Fin des années 90 : l’essentiel de l’œuvre a été consommé, mais Talk Talk s’offre le luxe d’un comeback sur son enregistrement live de l’Hammersmith Odeon de Londres, effectué plus de 10 ans auparavant. L’exercice de la scène n’est-il pas périlleux pour cette musique ? Quand on connaît l’extrême méticulosité de Mark Hollis, au service d’une sonorité à la précision chirurgicale, il est permis de se poser la question. Le programme fait par ailleurs l’impasse sur les réalisations de 1982 ("The Party’s Over"), préférant les mid-tempo plus raisonnés des deux projets suivants (5 titres issus de "It’s My Life", et 3 de "The Colour Of Spring"). Des créations qui ne laissent que peu de place à l’erreur d’interprétation.
Pourtant, la prestation Londonienne de la bande à Hollis s’en tire plutôt bien. Premier constat, la sonorité reste ambitieuse, bien équilibrée, empreinte de velléités spatiales et conquérantes, à défaut d’être restituée avec toute la finesse originelle. Mais n’est-ce pas le propre d’un enregistrement scénique réussi ? Ensuite, le timbre vocal de Mark Hollis est surprenant de véracité : il conserve quasiment toute la profondeur onirique qu’on lui connaît en différé, même si le grain est sensiblement plus rugueux. Seules les réparties des choristes se montrent parfois un peu en retrait.
La galette entame le bal avec le plaintif "Tomorrow Started", qui annonce immédiatement une prestation soignée. Après l’introduction méditative d’un piano très arrondi, le chant atmosphérique du synthétiseur (de Ian Curnow pour la circonstance) emplit l’espace majestueusement, puis c’est au tour du grand Hollis de conquérir l’auditoire, en libérant sobrement, posément, un filet de vocalise merveilleusement sibyllin avec une sérénité déconcertante.
Quand il le faut, la production sait se conformer aux originaux ; l’harmonica de "Living In Another World" conserve toute la clarté et l’allégresse de son homologue studiophile, et il s’agit là d’une nécessité pour que la création ne soit pas dépossédée de son souffle vital. Mais la verve fantaisiste est également de la partie. La prestation nous réserve quelques clôtures à rallonge assez plaisantes, parmi lesquelles le final généreusement groovy de "Such A Shame" et un certain nombre d’originalités attrayantes, comme cette incursion de nappes de six cordes électrisées et presque saturées sur l’insouciant "Does Caroline Know" ou le break récréatif de percussions acoustiques taquinant la tonalité synthpop de l’emphatique "It’s My Life".

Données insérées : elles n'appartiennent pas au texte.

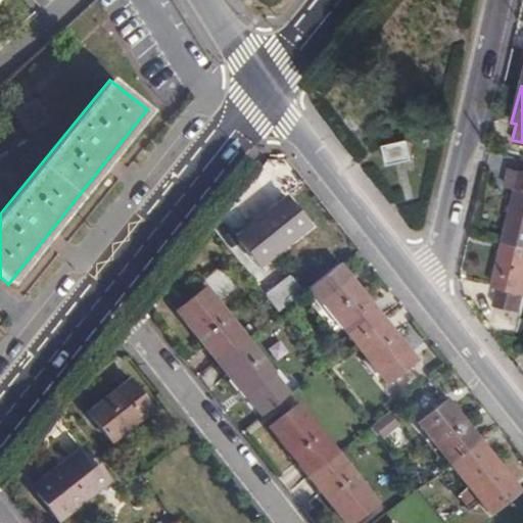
[(405,140),(378,144),(381,163),(408,159),(405,140)]
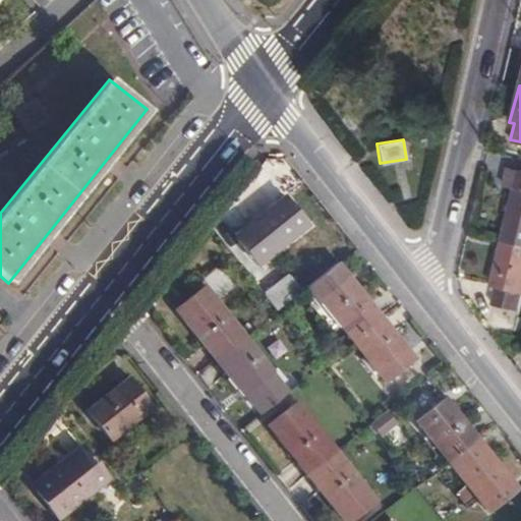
[(234,192),(253,219),(286,194),(287,196),(303,184),(283,157),(234,192)]
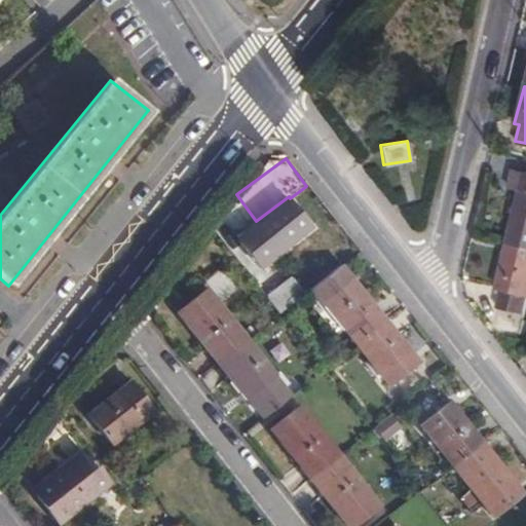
[(525,173),(508,168),(503,185),(515,188),(501,241),(525,247),(525,173)]
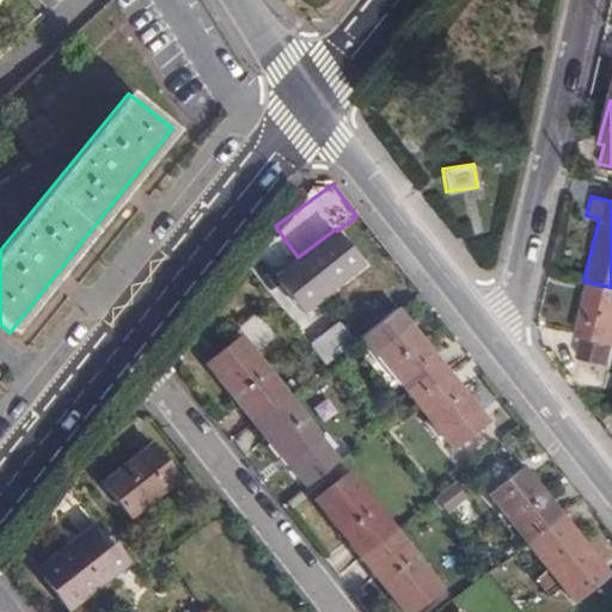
[(335,232),(276,277),(301,311),(360,265),(335,232)]
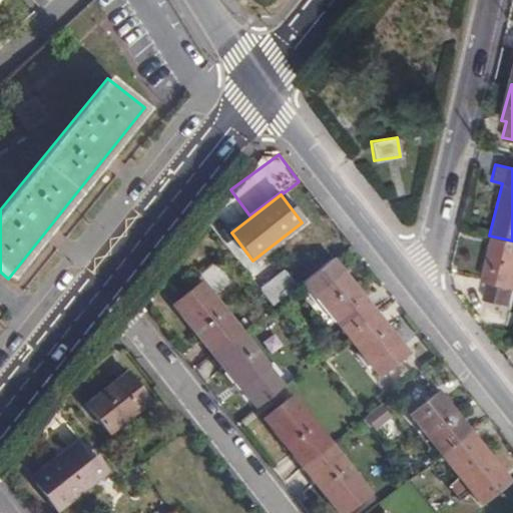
[(512,240),(489,235),(478,279),(483,281),(478,297),(503,304),(507,287),(512,288),(512,240)]
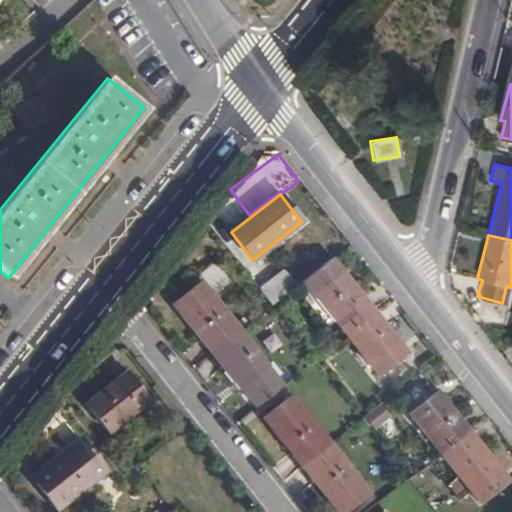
[(332,257),(303,281),(345,335),(375,312),(332,257)]
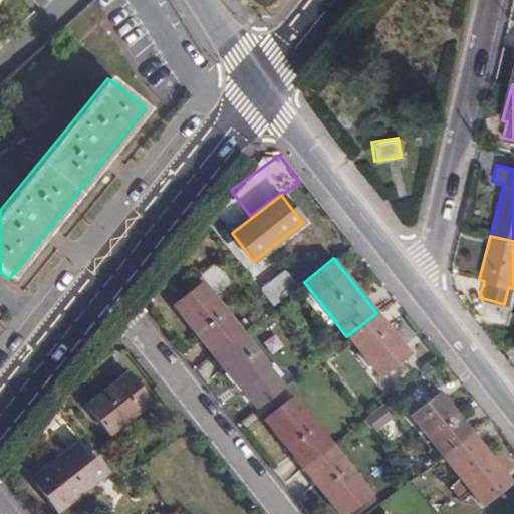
[(202,283),(175,304),(213,353),(241,332),(202,283)]
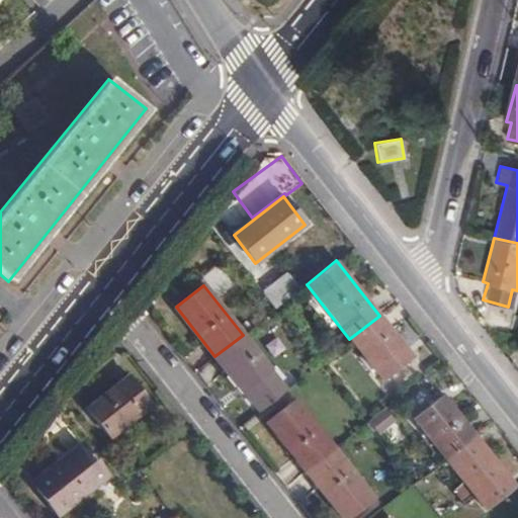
[(379,316),(349,339),(381,379),(412,356),(379,316)]
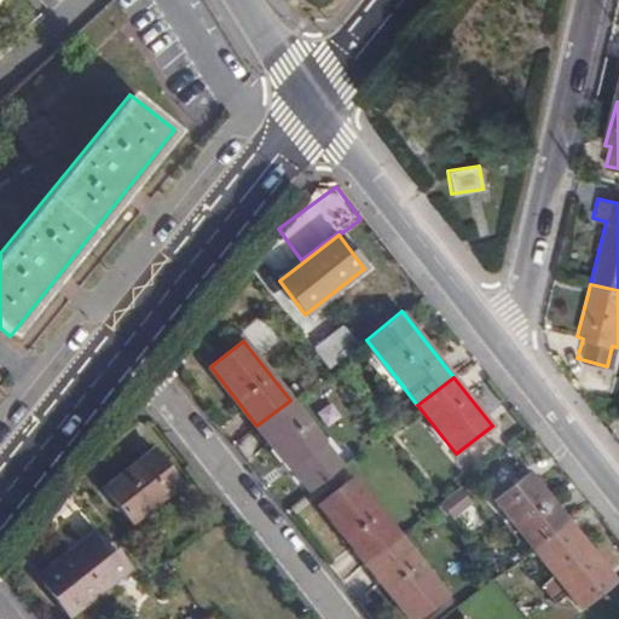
[(290,400),(256,426),(290,469),(323,443),(290,400)]
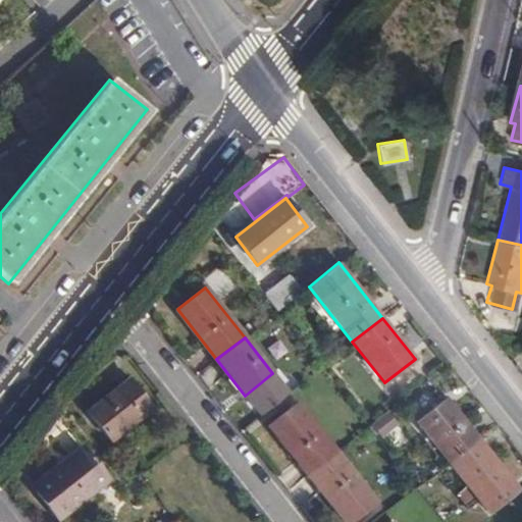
[(129,379),(88,412),(110,440),(152,409),(129,379)]
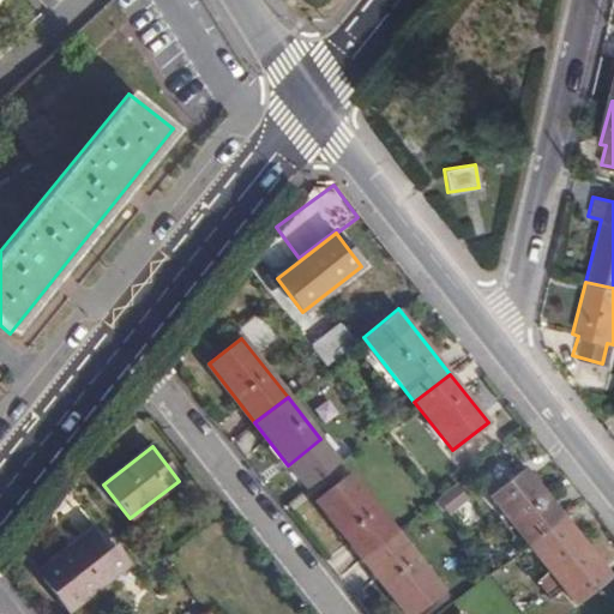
[(524,467),(489,493),(529,545),(563,517),(524,467)]
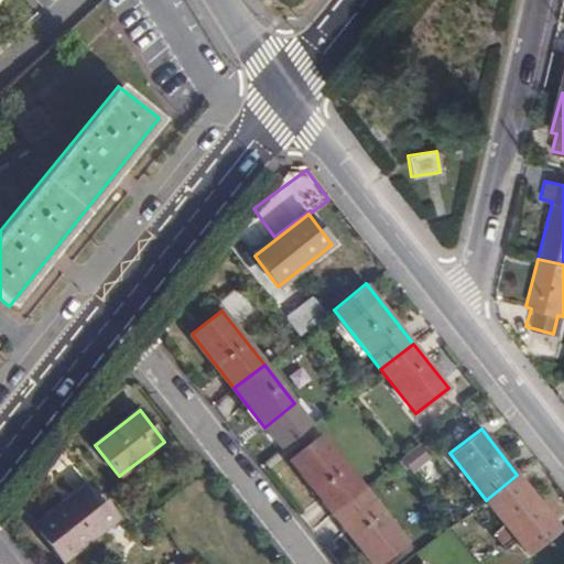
[(321,436),(291,459),(333,512),(362,489),(321,436)]
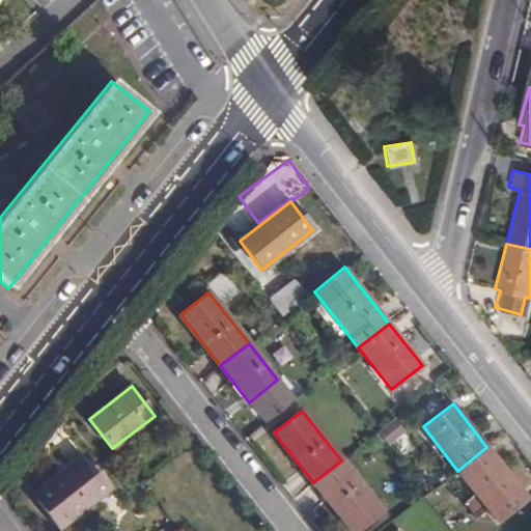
[(486,447),(457,471),(498,522),(527,498),(486,447)]
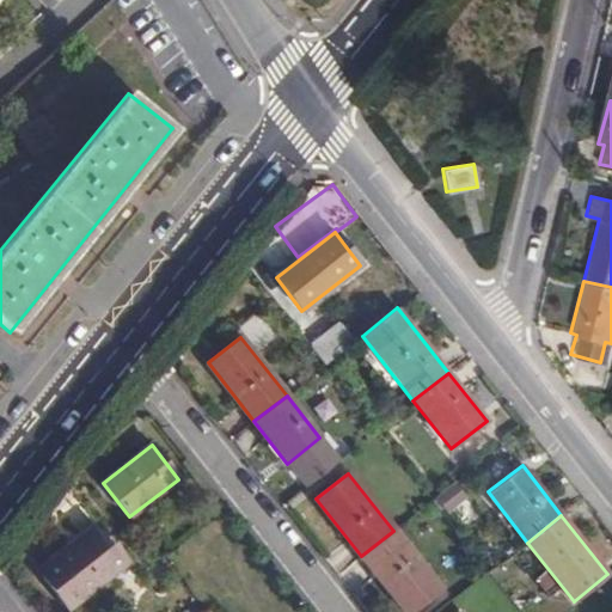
[(97,526),(38,570),(68,610),(127,565),(97,526)]
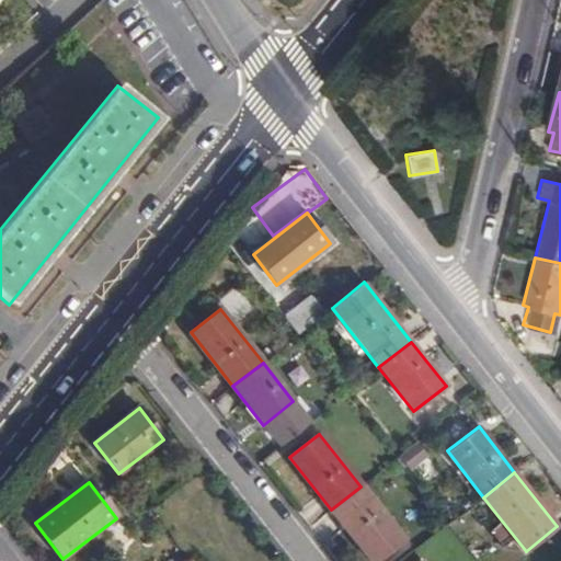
[(361,487),(331,510),(371,560),(375,560),(403,539),(361,487)]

Alors d’accord, sur l’ensemble, il n’y a pas de grosse surprise. Mais mieux vaut tard que jamais, le projet a le mérite d’affirmer la capacité d’adaptation technico-artistique de nos Britanniques. Si l’équipage de Talk Talk était passé maître dans l’art du peaufinage des sons in vitro, il montre qu’il savait aussi les rendre expressifs en concert, autrement dit sans filet. Pour une musique d’une nature aussi complexe, la prouesse est loin d’être anodine.